Pour en revenir à la musique de cet ep, elle présente des riffs percutants, avec quelques passages légèrement mélodiques, comme sur "In the Spell of Satan". Pour un premier jet, ces titres sont très réussis et claquent à la figure de l’auditeur, pour son plus grand plaisir. La production, ronde mais pas trop lisse, rend justice à ces pièces. Hellfuck, première livraison longue-durée, est la suite naturelle de Killing Christ. En trente-trois minutes, les Suédois nous pondent pas moins de vingt-trois morceaux. Avec un rythme proche de formations grind, ils s’amusent à asséner des titres rapides et efficients. Un riff, voire deux, suffisent à dépeindre une atmosphère lourde qui donne envie de s’arracher la nuque. La recette peut sembler simpliste, mais se révèle réussie. Éructant des vocaux possédés, Axelsson marie parfaitement son chant à la musique proposée par Swanö. Qui, avec peu, parvient à molester comme il se doit le pauvre quidam qui se serait frotté à lui. Des riffs coups de poing, qui font souvent mouche. Voilà comment l’on pourrait qualifier ce premier album. Difficile de résister au déluge engendré par "Sacrifice The Saviour", "Heaven Denied", "Angeldemon" ou "The Desecration Of Christ". Le premier cd propose l’opus le plus récent, à savoir JesuSatan, paru originellement en 1999. Quelques différences se font jour, bien que la base demeure identique. Les deux amis n’ont toujours pas été touchés par la grâce divine, mais offrent des titres plus longs, plus travaillés. Jouissant d’une production un peu meilleure, cette deuxième livraison se veut aussi virulente que la première. Des soli, une basse qui claque, une batterie enlevée et des vocaux surpuissants. Infestdead a grandi. Plus mature, il n’en devient cependant pas plus mou. Toujours remonté contre la religion chrétienne, il est toutefois plus mélodique. Ce qui pourra déplaire à certain. Le titre éponyme ou "Antichristian Song #37" sont malgré tout de sacrées torpilles qui font toujours leur petit effet.
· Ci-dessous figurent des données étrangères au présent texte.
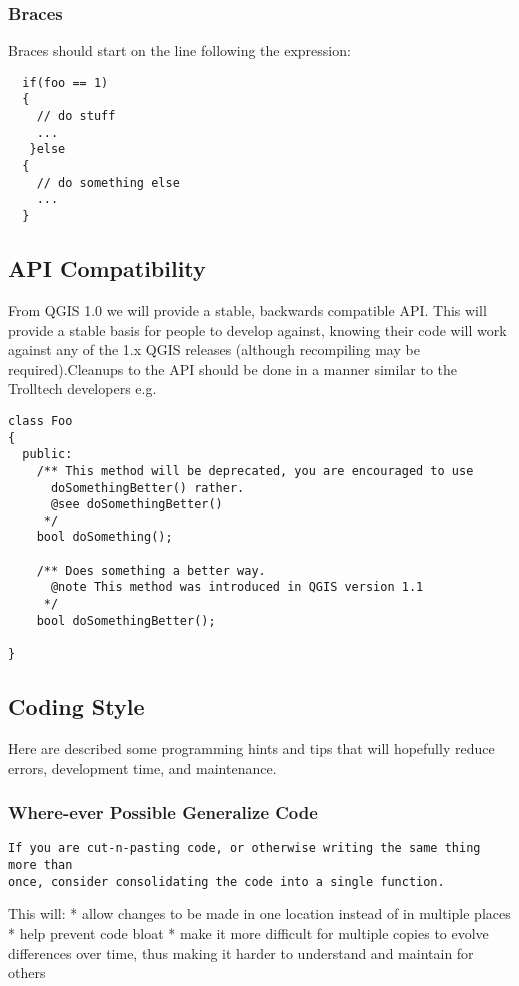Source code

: \subsubsection{Braces}
Braces should start on the line following the expression:

\begin{verbatim}
  if(foo == 1)
  {
    // do stuff
    ...
   }else
  {
    // do something else
    ...
  }
\end{verbatim}

\subsection{API Compatibility}
From QGIS 1.0 we will provide a stable, backwards compatible API. This will
provide a stable basis for people to develop against, knowing their code will
work against any of the 1.x QGIS releases (although recompiling may be
required).Cleanups to the API should be done in a manner similar to the
Trolltech developers e.g.

\begin{verbatim}
class Foo 
{
  public:
    /** This method will be deprecated, you are encouraged to use 
      doSomethingBetter() rather.
      @see doSomethingBetter()
     */
    bool doSomething();

    /** Does something a better way.
      @note This method was introduced in QGIS version 1.1
     */
    bool doSomethingBetter();

}
\end{verbatim}

\subsection{Coding Style}
Here are described some programming hints and tips that will hopefully reduce
errors, development time, and maintenance.

\subsubsection{Where-ever Possible Generalize Code}
\begin{verbatim}
If you are cut-n-pasting code, or otherwise writing the same thing more than
once, consider consolidating the code into a single function.
\end{verbatim}

This will:
  * allow changes to be made in one location instead of in multiple places
  * help prevent code bloat
  * make it more difficult for multiple copies to evolve differences over time,
    thus making it harder to understand and maintain for others

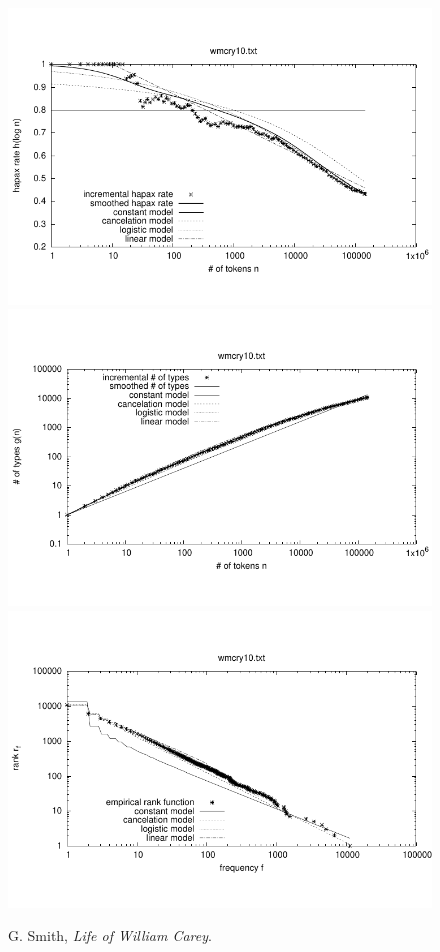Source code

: \documentclass[a4paper,12pt]{article}
\begin{document}

\begin{figure}[p]
  \centering
  \vspace{-2em}
  \includegraphics[width=0.8\columnwidth]{output/herdan/wmcry10_27/token_ratio.pdf}
  \\[-3em]
  \includegraphics[width=0.8\columnwidth]{output/herdan/wmcry10_27/token_type.pdf}
  \\[-3em]
  \includegraphics[width=0.8\columnwidth]{output/herdan/wmcry10_27/frequency_rank.pdf}
  \vspace{-2em}
  \caption{G. Smith, \emph{Life of William Carey}.\label{figwmcry10F}}
\end{figure}
\end{document}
La reprise de Deep Purple, quant à elle, a de quoi laisser perplexe et ne restera pas dans les annales des meilleures covers.


Si vous chercher un groupe de death classique qui fleure bon le soufre et la testostérone, que vous appréciez Deicide, ne cherchez plus. Si vous étiez trop jeune ou que vous êtes passé à côté d’Infestdead, cette anthologie mérite toute votre attention. Quand simplicité rime avec qualité... Nul doute que ces gars ont pactisé avec le Diable.